● GOAL OF THE EXERCISE: Give back the exact lines of the material below from the one containing "Copyright (c) 2021" through the one containing "- 九州大学附属図書館の所蔵数が誤っている(不具合) ・・・データはそのまま掲載している", and no pictures.

● TASK INPUTS:

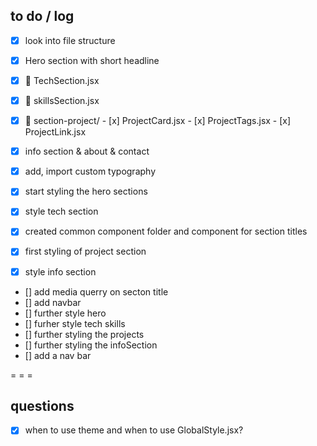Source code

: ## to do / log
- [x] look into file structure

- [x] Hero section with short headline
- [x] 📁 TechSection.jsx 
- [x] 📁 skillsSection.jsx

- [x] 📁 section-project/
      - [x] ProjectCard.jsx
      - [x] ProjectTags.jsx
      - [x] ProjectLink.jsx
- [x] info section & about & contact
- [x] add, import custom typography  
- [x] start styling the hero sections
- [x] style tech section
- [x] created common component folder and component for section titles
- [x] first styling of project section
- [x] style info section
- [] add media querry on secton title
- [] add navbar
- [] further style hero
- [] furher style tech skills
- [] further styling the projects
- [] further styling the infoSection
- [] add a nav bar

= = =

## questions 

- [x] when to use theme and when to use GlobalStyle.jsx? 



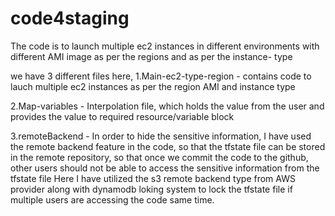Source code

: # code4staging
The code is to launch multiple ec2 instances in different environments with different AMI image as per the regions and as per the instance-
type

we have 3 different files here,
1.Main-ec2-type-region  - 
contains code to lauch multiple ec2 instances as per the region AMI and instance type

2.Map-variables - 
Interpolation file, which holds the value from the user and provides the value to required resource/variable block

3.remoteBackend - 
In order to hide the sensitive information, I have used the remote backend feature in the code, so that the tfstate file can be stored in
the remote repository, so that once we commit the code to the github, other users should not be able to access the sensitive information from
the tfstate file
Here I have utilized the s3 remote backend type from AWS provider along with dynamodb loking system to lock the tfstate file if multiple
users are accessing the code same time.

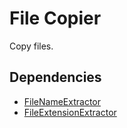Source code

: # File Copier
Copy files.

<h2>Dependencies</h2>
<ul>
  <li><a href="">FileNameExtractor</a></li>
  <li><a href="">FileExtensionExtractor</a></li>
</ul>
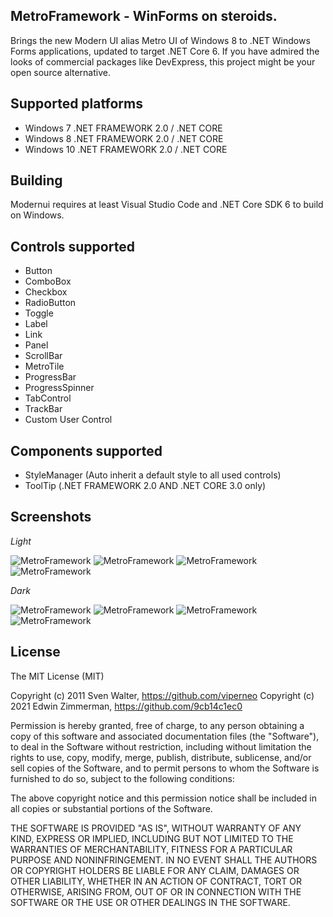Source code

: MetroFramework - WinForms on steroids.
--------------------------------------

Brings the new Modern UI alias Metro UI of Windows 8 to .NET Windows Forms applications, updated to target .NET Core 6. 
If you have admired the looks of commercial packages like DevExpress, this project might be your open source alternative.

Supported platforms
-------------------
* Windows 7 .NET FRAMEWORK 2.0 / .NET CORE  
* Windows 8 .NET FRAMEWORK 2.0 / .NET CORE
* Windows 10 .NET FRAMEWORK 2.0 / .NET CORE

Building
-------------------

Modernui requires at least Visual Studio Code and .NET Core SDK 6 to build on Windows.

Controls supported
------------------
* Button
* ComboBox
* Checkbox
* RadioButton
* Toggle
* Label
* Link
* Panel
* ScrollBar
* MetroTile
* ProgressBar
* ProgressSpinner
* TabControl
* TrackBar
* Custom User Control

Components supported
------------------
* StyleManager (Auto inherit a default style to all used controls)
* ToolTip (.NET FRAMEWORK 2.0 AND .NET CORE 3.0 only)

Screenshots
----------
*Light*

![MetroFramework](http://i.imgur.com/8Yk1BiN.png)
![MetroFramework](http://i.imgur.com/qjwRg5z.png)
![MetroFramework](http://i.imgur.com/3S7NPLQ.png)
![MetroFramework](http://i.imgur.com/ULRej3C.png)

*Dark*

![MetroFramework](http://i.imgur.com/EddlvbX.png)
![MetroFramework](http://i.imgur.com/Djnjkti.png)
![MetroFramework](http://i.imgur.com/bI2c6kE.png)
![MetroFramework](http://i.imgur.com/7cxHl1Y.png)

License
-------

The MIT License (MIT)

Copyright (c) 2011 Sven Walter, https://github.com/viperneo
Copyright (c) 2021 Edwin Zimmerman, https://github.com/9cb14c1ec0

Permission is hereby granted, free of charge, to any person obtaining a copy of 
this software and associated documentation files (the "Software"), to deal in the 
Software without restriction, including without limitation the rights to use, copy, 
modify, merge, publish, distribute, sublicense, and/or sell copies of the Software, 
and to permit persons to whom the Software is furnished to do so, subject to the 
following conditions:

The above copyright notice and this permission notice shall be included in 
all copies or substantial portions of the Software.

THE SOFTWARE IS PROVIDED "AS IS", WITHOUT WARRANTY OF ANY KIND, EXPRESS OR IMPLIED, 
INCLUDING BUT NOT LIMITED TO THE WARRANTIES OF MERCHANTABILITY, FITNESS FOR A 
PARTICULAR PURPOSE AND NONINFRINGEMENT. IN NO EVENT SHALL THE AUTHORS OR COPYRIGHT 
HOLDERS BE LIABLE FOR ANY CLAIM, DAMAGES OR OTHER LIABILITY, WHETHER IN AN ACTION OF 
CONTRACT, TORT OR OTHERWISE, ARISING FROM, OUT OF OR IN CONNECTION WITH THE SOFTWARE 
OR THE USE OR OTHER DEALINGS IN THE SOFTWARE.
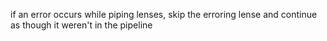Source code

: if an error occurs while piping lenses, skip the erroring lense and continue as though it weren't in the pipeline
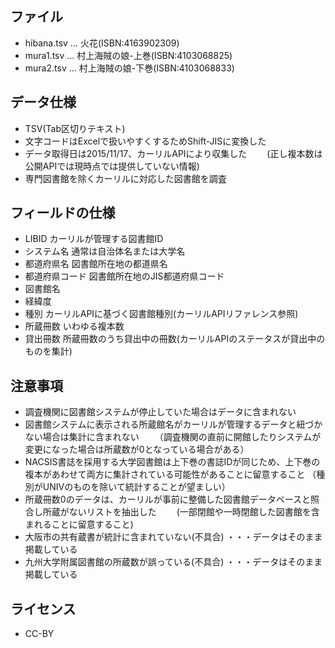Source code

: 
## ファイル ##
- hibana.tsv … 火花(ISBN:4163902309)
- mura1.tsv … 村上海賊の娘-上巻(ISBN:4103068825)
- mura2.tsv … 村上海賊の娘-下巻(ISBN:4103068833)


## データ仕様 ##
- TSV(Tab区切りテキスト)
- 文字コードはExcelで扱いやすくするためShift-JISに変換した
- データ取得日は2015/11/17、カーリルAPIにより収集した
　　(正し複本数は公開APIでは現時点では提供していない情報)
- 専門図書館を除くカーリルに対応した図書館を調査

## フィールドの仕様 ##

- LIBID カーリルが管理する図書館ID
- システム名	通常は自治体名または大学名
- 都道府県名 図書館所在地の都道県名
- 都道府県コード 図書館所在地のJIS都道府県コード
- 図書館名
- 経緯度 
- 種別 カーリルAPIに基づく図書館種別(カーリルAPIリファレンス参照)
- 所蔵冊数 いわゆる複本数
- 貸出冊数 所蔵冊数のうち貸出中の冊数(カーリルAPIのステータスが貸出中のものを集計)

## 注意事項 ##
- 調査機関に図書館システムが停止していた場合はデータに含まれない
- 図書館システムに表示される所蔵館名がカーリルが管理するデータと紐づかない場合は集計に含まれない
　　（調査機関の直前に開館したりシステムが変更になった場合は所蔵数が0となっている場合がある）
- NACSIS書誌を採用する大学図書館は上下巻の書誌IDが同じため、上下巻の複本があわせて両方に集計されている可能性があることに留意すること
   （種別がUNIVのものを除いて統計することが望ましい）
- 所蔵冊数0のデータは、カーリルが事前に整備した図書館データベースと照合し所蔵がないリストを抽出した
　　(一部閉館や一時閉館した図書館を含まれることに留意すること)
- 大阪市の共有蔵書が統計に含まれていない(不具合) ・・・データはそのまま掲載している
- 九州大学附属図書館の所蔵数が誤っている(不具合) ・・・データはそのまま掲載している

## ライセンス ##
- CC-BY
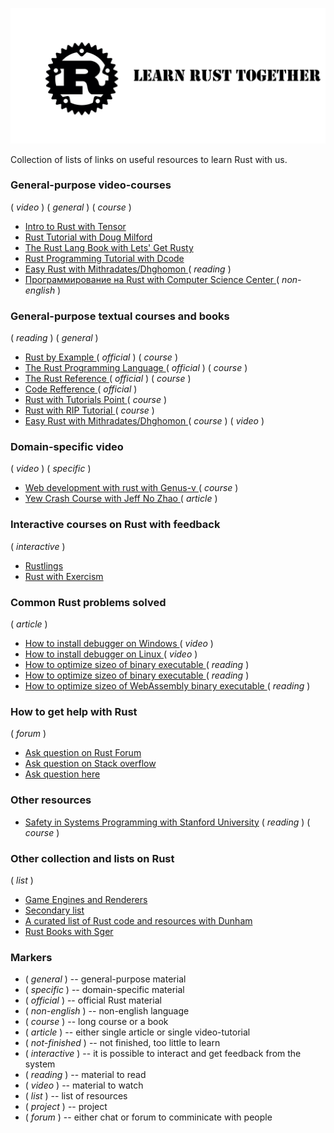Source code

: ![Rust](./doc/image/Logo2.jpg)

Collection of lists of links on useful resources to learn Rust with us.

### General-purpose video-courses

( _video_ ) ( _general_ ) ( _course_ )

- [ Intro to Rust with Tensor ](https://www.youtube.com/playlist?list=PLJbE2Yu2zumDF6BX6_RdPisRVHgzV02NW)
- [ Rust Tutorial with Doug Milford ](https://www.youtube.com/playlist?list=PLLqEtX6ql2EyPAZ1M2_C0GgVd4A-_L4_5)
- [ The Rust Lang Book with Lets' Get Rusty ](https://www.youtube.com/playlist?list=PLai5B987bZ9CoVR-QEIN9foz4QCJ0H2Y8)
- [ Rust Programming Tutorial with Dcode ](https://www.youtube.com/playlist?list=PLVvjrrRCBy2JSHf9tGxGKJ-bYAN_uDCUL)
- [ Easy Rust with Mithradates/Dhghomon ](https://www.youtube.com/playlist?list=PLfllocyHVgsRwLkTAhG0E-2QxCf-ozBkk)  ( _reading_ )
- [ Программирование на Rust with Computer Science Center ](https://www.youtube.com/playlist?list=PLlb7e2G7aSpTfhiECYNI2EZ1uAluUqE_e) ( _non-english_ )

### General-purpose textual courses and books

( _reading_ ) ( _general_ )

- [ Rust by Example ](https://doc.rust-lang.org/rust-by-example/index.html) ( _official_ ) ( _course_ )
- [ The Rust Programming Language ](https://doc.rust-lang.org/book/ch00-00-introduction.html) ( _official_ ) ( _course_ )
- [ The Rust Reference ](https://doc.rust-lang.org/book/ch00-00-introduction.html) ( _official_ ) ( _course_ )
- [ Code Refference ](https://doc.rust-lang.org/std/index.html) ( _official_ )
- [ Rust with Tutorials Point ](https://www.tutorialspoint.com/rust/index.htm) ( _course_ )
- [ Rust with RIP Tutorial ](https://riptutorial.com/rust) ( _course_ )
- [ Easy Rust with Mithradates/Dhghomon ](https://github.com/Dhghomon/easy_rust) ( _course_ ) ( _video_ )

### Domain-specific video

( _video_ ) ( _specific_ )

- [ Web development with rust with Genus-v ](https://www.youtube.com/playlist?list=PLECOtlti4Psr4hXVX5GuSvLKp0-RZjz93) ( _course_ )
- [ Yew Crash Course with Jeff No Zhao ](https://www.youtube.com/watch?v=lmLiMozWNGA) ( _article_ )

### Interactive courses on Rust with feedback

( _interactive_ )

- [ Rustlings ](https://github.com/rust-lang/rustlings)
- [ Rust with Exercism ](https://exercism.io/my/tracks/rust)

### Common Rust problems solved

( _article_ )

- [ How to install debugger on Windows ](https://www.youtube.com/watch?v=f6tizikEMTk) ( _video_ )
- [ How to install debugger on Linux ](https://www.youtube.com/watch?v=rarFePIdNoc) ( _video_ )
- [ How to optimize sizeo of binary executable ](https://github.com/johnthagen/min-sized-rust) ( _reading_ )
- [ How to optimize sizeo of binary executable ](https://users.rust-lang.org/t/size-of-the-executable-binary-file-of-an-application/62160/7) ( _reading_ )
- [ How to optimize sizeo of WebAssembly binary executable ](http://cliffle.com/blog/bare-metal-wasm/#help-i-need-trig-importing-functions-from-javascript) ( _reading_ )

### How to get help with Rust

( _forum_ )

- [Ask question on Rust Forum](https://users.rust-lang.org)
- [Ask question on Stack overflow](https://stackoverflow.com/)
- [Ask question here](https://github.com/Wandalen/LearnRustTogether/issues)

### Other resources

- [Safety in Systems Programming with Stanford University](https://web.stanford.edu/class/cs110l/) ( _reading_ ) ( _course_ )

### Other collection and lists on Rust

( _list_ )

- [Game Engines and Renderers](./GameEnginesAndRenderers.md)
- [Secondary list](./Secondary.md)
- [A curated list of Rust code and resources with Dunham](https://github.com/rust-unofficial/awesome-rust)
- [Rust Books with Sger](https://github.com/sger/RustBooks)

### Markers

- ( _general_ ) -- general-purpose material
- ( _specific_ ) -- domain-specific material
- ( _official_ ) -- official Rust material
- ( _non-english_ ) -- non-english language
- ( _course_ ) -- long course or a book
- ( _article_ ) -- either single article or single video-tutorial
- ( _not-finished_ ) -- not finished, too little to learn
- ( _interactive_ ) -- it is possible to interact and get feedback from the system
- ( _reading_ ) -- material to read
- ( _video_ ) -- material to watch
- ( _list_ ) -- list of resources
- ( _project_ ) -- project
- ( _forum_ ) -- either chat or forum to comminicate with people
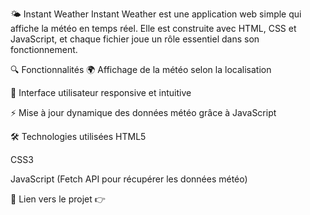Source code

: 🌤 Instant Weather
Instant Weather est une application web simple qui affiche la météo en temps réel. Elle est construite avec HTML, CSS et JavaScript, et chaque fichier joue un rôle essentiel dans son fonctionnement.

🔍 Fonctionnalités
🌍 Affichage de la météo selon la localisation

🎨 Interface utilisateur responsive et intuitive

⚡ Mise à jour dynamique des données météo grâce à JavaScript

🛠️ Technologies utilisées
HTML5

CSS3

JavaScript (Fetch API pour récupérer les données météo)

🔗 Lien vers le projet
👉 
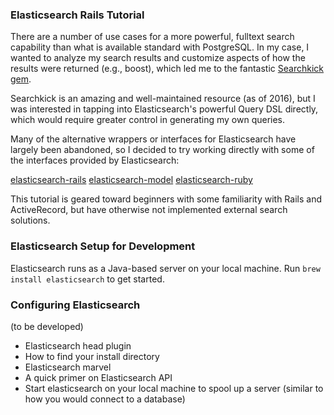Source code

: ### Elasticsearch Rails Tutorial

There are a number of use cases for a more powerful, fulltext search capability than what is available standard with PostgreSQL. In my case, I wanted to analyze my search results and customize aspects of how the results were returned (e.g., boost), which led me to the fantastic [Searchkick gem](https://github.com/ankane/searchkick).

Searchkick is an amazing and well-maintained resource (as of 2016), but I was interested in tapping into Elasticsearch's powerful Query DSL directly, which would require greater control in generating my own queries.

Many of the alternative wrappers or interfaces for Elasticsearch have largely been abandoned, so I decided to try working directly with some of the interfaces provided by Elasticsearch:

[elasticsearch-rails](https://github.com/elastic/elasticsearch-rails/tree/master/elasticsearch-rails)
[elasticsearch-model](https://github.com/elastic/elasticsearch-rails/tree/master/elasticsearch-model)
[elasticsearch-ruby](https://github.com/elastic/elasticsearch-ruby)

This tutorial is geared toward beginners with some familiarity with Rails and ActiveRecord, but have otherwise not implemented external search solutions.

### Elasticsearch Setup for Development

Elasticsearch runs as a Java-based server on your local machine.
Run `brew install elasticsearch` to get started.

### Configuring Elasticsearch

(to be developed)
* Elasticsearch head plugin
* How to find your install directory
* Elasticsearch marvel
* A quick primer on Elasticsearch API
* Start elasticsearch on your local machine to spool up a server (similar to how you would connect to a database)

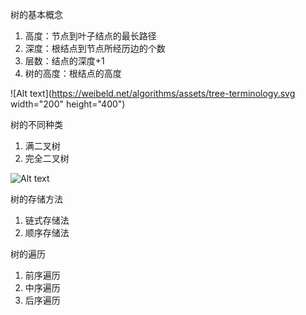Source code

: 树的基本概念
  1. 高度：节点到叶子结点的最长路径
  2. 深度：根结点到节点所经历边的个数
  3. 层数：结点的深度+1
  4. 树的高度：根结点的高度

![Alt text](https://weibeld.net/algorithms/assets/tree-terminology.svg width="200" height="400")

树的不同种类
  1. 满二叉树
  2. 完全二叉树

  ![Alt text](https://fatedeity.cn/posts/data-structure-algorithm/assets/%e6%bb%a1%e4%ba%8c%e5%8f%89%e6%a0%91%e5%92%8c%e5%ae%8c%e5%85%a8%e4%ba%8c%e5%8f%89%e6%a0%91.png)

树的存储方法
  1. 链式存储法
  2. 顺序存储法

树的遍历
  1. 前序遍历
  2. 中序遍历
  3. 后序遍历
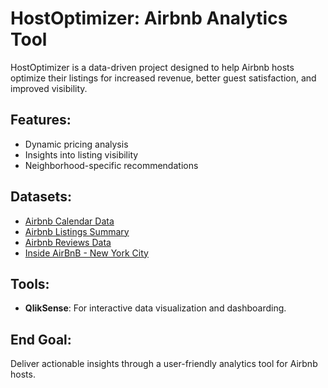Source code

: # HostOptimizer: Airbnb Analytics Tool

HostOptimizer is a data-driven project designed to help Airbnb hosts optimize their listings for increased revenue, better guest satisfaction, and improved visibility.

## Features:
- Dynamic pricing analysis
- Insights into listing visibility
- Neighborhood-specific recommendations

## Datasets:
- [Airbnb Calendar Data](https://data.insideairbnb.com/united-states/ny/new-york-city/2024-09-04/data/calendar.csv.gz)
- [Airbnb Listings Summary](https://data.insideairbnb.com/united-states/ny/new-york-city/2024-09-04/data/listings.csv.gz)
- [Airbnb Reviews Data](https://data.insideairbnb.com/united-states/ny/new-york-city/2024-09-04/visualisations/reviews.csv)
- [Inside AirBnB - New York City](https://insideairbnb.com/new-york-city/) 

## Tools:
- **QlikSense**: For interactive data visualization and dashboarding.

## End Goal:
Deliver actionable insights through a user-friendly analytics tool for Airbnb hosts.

● REPLY TO THE TASK:
Copyright (c) 2021 Edwin Zimmerman, https://github.com/9cb14c1ec0

Permission is hereby granted, free of charge, to any person obtaining a copy of 
this software and associated documentation files (the "Software"), to deal in the 
Software without restriction, including without limitation the rights to use, copy, 
modify, merge, publish, distribute, sublicense, and/or sell copies of the Software, 
and to permit persons to whom the Software is furnished to do so, subject to the 
following conditions:

The above copyright notice and this permission notice shall be included in 
all copies or substantial portions of the Software.

THE SOFTWARE IS PROVIDED "AS IS", WITHOUT WARRANTY OF ANY KIND, EXPRESS OR IMPLIED, 
INCLUDING BUT NOT LIMITED TO THE WARRANTIES OF MERCHANTABILITY, FITNESS FOR A 
PARTICULAR PURPOSE AND NONINFRINGEMENT. IN NO EVENT SHALL THE AUTHORS OR COPYRIGHT 
HOLDERS BE LIABLE FOR ANY CLAIM, DAMAGES OR OTHER LIABILITY, WHETHER IN AN ACTION OF 
CONTRACT, TORT OR OTHERWISE, ARISING FROM, OUT OF OR IN CONNECTION WITH THE SOFTWARE 
OR THE USE OR OTHER DEALINGS IN THE SOFTWARE.
Source code

: if an error occurs while piping lenses, skip the erroring lense and continue as though it weren't in the pipeline
Source code

: 
## ファイル ##
- hibana.tsv … 火花(ISBN:4163902309)
- mura1.tsv … 村上海賊の娘-上巻(ISBN:4103068825)
- mura2.tsv … 村上海賊の娘-下巻(ISBN:4103068833)


## データ仕様 ##
- TSV(Tab区切りテキスト)
- 文字コードはExcelで扱いやすくするためShift-JISに変換した
- データ取得日は2015/11/17、カーリルAPIにより収集した
　　(正し複本数は公開APIでは現時点では提供していない情報)
- 専門図書館を除くカーリルに対応した図書館を調査

## フィールドの仕様 ##

- LIBID カーリルが管理する図書館ID
- システム名	通常は自治体名または大学名
- 都道府県名 図書館所在地の都道県名
- 都道府県コード 図書館所在地のJIS都道府県コード
- 図書館名
- 経緯度 
- 種別 カーリルAPIに基づく図書館種別(カーリルAPIリファレンス参照)
- 所蔵冊数 いわゆる複本数
- 貸出冊数 所蔵冊数のうち貸出中の冊数(カーリルAPIのステータスが貸出中のものを集計)

## 注意事項 ##
- 調査機関に図書館システムが停止していた場合はデータに含まれない
- 図書館システムに表示される所蔵館名がカーリルが管理するデータと紐づかない場合は集計に含まれない
　　（調査機関の直前に開館したりシステムが変更になった場合は所蔵数が0となっている場合がある）
- NACSIS書誌を採用する大学図書館は上下巻の書誌IDが同じため、上下巻の複本があわせて両方に集計されている可能性があることに留意すること
   （種別がUNIVのものを除いて統計することが望ましい）
- 所蔵冊数0のデータは、カーリルが事前に整備した図書館データベースと照合し所蔵がないリストを抽出した
　　(一部閉館や一時閉館した図書館を含まれることに留意すること)
- 大阪市の共有蔵書が統計に含まれていない(不具合) ・・・データはそのまま掲載している
- 九州大学附属図書館の所蔵数が誤っている(不具合) ・・・データはそのまま掲載している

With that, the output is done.